AIR TRAFFIC: The number of arriving passengers at Miami International Airport rose 5% from January through August, according to statistics from the Greater Miami Convention & Visitors Bureau. The airport had 13.59 million arriving in the first eight months of the year, compared with the same period last year. Foreign arrivals increased 6.2% to 6.65 million from January through August, while domestic arrivals increased 3.9% to 6.94 million, reported William Talbert III, bureau president and CEO.
BANCO BIGGER: Chile-based Banco de Credito e Inversiones (BCI) will double the size of its Miami office at a new location, moving from 701 Brickell Ave. to the Southeast Financial Center in downtown Miami, the companies announced.
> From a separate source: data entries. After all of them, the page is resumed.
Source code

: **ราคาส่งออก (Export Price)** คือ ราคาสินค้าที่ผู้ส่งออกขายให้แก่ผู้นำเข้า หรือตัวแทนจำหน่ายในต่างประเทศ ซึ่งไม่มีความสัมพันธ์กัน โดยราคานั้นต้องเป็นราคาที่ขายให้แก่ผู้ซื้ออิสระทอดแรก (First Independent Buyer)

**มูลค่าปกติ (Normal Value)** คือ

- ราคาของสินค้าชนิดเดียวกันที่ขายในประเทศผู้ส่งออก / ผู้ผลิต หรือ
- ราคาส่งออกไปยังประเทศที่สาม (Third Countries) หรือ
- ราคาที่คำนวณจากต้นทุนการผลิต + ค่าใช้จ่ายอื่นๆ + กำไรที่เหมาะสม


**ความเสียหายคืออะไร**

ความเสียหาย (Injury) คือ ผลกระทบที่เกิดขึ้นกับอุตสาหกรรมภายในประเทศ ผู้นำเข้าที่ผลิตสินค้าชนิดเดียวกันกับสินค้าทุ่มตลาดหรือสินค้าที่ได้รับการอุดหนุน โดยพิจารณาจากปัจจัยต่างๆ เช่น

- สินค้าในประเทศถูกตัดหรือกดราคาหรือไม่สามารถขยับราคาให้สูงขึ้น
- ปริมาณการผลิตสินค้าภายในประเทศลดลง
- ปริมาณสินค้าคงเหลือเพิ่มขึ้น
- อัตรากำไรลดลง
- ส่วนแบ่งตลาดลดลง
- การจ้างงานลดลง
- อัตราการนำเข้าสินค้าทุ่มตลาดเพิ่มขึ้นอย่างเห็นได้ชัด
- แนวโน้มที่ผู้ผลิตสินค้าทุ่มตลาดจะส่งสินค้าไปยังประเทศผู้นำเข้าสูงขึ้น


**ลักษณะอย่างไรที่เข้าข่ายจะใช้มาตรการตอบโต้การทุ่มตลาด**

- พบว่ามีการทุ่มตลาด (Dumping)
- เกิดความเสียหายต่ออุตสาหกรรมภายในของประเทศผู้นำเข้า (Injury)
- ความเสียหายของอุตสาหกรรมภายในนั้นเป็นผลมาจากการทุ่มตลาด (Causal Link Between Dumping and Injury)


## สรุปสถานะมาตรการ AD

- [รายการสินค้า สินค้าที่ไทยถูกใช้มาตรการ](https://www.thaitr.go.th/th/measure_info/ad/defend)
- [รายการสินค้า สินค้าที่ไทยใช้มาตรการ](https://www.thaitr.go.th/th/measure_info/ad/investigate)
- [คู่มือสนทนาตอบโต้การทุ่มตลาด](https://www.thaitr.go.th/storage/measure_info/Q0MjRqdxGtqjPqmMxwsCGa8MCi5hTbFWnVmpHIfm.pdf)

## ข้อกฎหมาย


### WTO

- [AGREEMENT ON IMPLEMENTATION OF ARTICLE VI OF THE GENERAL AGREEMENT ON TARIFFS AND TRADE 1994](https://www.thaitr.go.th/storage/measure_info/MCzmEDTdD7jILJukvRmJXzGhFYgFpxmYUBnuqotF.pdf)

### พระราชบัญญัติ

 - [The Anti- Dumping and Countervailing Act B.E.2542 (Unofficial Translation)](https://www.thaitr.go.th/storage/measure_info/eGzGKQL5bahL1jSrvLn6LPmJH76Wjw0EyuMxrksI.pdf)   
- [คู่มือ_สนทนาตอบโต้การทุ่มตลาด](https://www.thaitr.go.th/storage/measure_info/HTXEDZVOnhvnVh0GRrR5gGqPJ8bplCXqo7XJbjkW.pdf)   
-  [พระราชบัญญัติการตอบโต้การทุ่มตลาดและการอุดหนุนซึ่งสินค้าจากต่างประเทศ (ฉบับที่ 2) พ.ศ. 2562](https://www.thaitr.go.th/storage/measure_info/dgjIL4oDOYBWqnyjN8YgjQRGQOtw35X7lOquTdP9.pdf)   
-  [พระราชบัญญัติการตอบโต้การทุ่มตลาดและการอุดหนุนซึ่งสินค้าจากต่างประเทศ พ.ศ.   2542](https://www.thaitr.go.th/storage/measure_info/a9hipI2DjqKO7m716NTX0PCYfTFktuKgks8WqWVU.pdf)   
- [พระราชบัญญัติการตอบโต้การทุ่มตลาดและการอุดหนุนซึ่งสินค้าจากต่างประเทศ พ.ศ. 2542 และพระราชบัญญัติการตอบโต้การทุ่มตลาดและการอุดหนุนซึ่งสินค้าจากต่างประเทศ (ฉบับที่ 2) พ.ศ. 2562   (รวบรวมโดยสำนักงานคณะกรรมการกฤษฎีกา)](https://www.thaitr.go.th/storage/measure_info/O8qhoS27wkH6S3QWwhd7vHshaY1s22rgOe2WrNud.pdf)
The bank has signed a long-term lease for 22,567 square feet, joining Morgan Stanley Private Wealth Management and others at the tower. "As the domestic and Latin American economies experienced stabilization, cautious growth has drawn marquee companies in this sector" to Southeast Financial Center, said Donald Cartwright, senior vice president for leasing agent Jones Lang LaSalle. "Without question," said Grisel Vega, BCI’s general manager in Miami, "the roads of economic prosperity for the Americas run through Miami."
TICKETS AWAIT: Ethics concerns regarding policy on the use of free event tickets that the City of Miami receives have yet to be addressed. The administration at last week’s commission meeting deferred discussion until November so all commissioners can be present. The discussion regards acceptance and use of free event tickets that flow to City Hall from government-owned facilities or are tied to government contracts.